« Pratiquer une activité de baignade ou une activité nautique dans une zone faisant l’objet d’une interdiction de se baigner » sera désormais « puni de l’amende prévue pour les contraventions de la 3e classe », contre une contravention de la 1re classe jusqu’alors, précise le décret.
De 38 à 68 euros
« Dans une logique de dissuasion et d’efficacité accrues, le décret prévoit le recours à l’amende forfaitaire », ajoute le ministère dans son texte. Le montant de cette amende passe ainsi de 38 euros maximum à 68 et elle peut être dressée directement par procès-verbal électronique.

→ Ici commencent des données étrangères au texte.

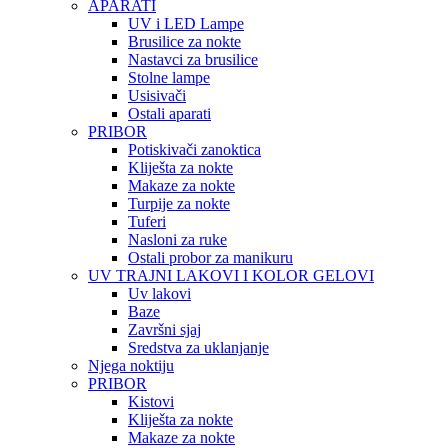
APARATI
UV i LED Lampe
Brusilice za nokte
Nastavci za brusilice
Stolne lampe
Usisivači
Ostali aparati
PRIBOR
Potiskivači zanoktica
Kliješta za nokte
Makaze za nokte
Turpije za nokte
Tuferi
Nasloni za ruke
Ostali probor za manikuru
UV TRAJNI LAKOVI I KOLOR GELOVI
Uv lakovi
Baze
Završni sjaj
Sredstva za uklanjanje
Njega noktiju
PRIBOR
Kistovi
Kliješta za nokte
Makaze za nokte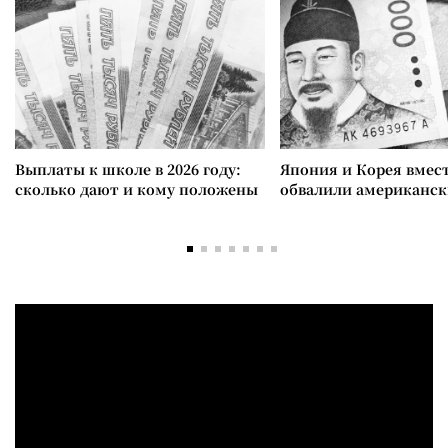
Выплаты к школе в 2026 году:
Япония и Корея вмес
сколько дают и кому положены
обвалили американск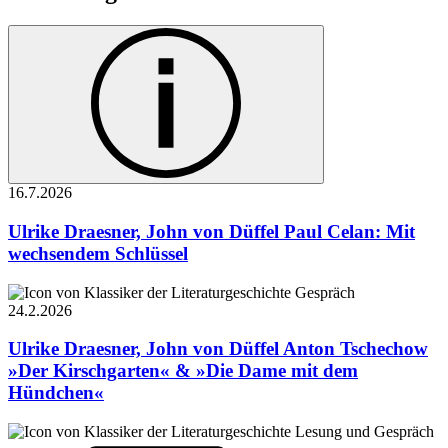
16.7.
2026
Ulrike Draesner, John von Düffel
Paul Celan: Mit
wechsendem Schlüssel
Gespräch
24.2.
2026
Ulrike Draesner, John von Düffel
Anton Tschechow
»Der Kirschgarten« & »Die Dame mit dem
Hündchen«
Lesung und Gespräch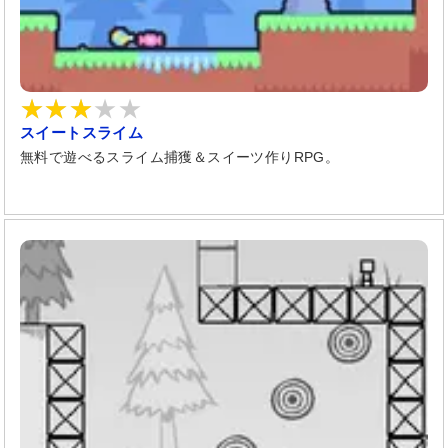
スイートスライム
無料で遊べるスライム捕獲＆スイーツ作りRPG。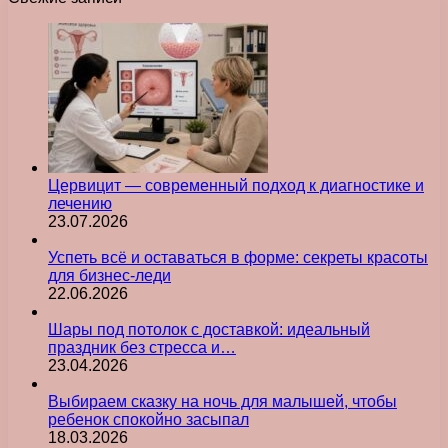
Цервицит — современный подход к диагностике и
лечению
23.07.2026
Успеть всё и оставаться в форме: секреты красоты
для бизнес-леди
22.06.2026
Шары под потолок с доставкой: идеальный
праздник без стресса и…
23.04.2026
Выбираем сказку на ночь для малышей, чтобы
ребенок спокойно засыпал
18.03.2026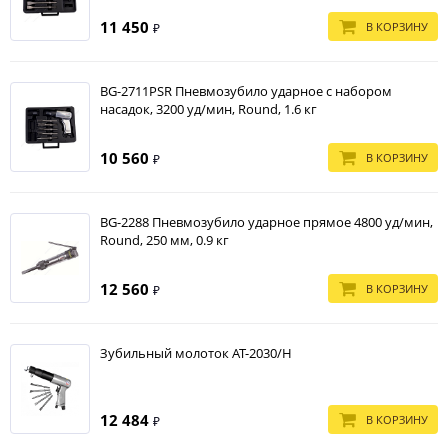
11 450
В КОРЗИНУ
₽
BG-2711PSR Пневмозубило ударное с набором
насадок, 3200 уд/мин, Round, 1.6 кг
10 560
В КОРЗИНУ
₽
BG-2288 Пневмозубило ударное прямое 4800 уд/мин,
Round, 250 мм, 0.9 кг
12 560
В КОРЗИНУ
₽
Зубильный молоток АТ-2030/Н
12 484
В КОРЗИНУ
₽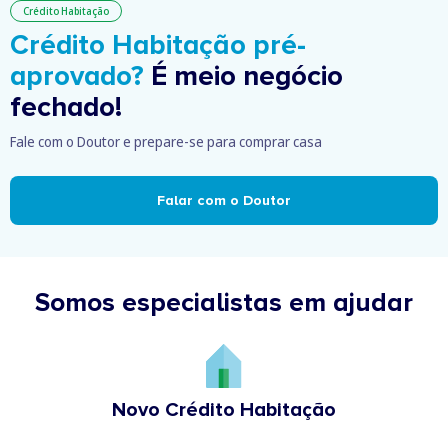
Crédito Habitação
Crédito Habitação pré-
aprovado?
É meio negócio
fechado!
Fale com o Doutor e prepare-se para comprar casa
Falar com o Doutor
Somos especialistas em ajudar
Novo Crédito Habitação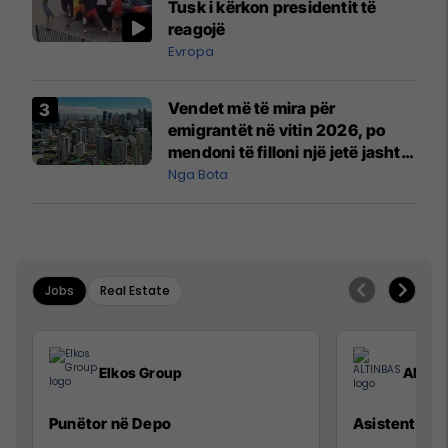
Tusk i kërkon presidentit të
reagojë
Evropa
Vendet më të mira për
emigrantët në vitin 2026, po
mendoni të filloni një jetë jashtë
vendit?
Nga Bota
Jobs
Real Estate
Elkos Group
ALTIN
Punëtor në Depo
Asistente e S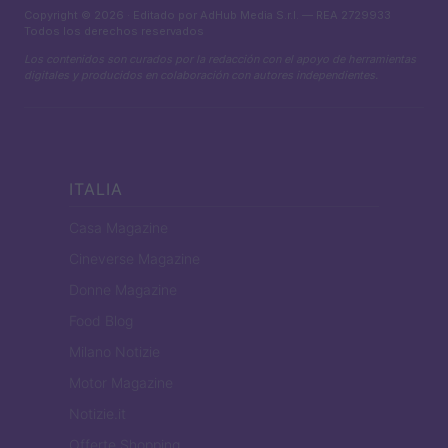
Copyright © 2026 · Editado por AdHub Media S.r.l. — REA 2729933
Todos los derechos reservados
Los contenidos son curados por la redacción con el apoyo de herramientas
digitales y producidos en colaboración con autores independientes.
ITALIA
Casa Magazine
Cineverse Magazine
Donne Magazine
Food Blog
Milano Notizie
Motor Magazine
Notizie.it
Offerte Shopping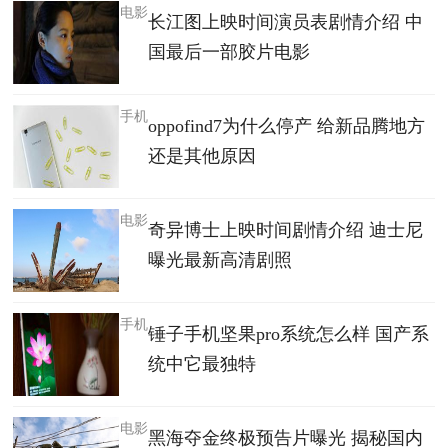
电影
长江图上映时间演员表剧情介绍 中
国最后一部胶片电影
手机
oppofind7为什么停产 给新品腾地方
还是其他原因
电影
奇异博士上映时间剧情介绍 迪士尼
曝光最新高清剧照
手机
锤子手机坚果pro系统怎么样 国产系
统中它最独特
电影
黑海夺金终极预告片曝光 揭秘国内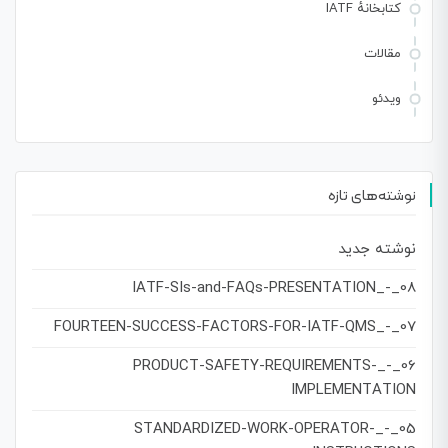
کتابخانهٔ IATF
مقالات
ویدئو
نوشته‌های تازه
نوشته جدید
08_-_IATF-SIs-and-FAQs-PRESENTATION
07_-_FOURTEEN-SUCCESS-FACTORS-FOR-IATF-QMS
06_-_PRODUCT-SAFETY-REQUIREMENTS-
IMPLEMENTATION
05_-_STANDARDIZED-WORK-OPERATOR-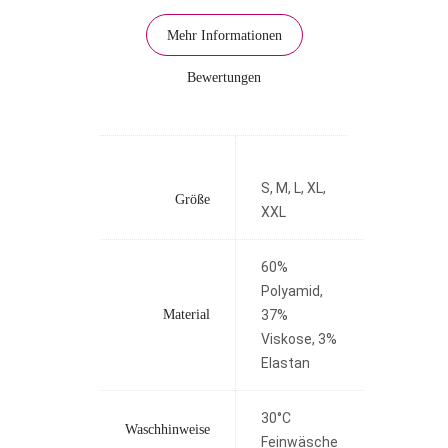
Mehr Informationen
Bewertungen
S, M, L, XL,
Größe
XXL
60%
Polyamid,
Material
37%
Viskose, 3%
Elastan
30°C
Waschhinweise
Feinwäsche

Outre la protection des « personnes qui s’exposent à un danger grave », le décret vise également à « préserver la sécurité des opérations de secours et à garantir le bon fonctionnement de la navigation fluviale », selon le communiqué préfectoral.
Parmi les risques de baignade non encadrée dans les cours d’eau et voies navigables figurent les courants forts, les fonds envasés, la présence de végétation pouvant entraver les nageurs, la circulation fluviale dense ou encore le risque d’hydrocution, énumère-t-il.
Depuis le début de l’été, 197 personnes ont perdu la vie par noyade, selon le gouvernement.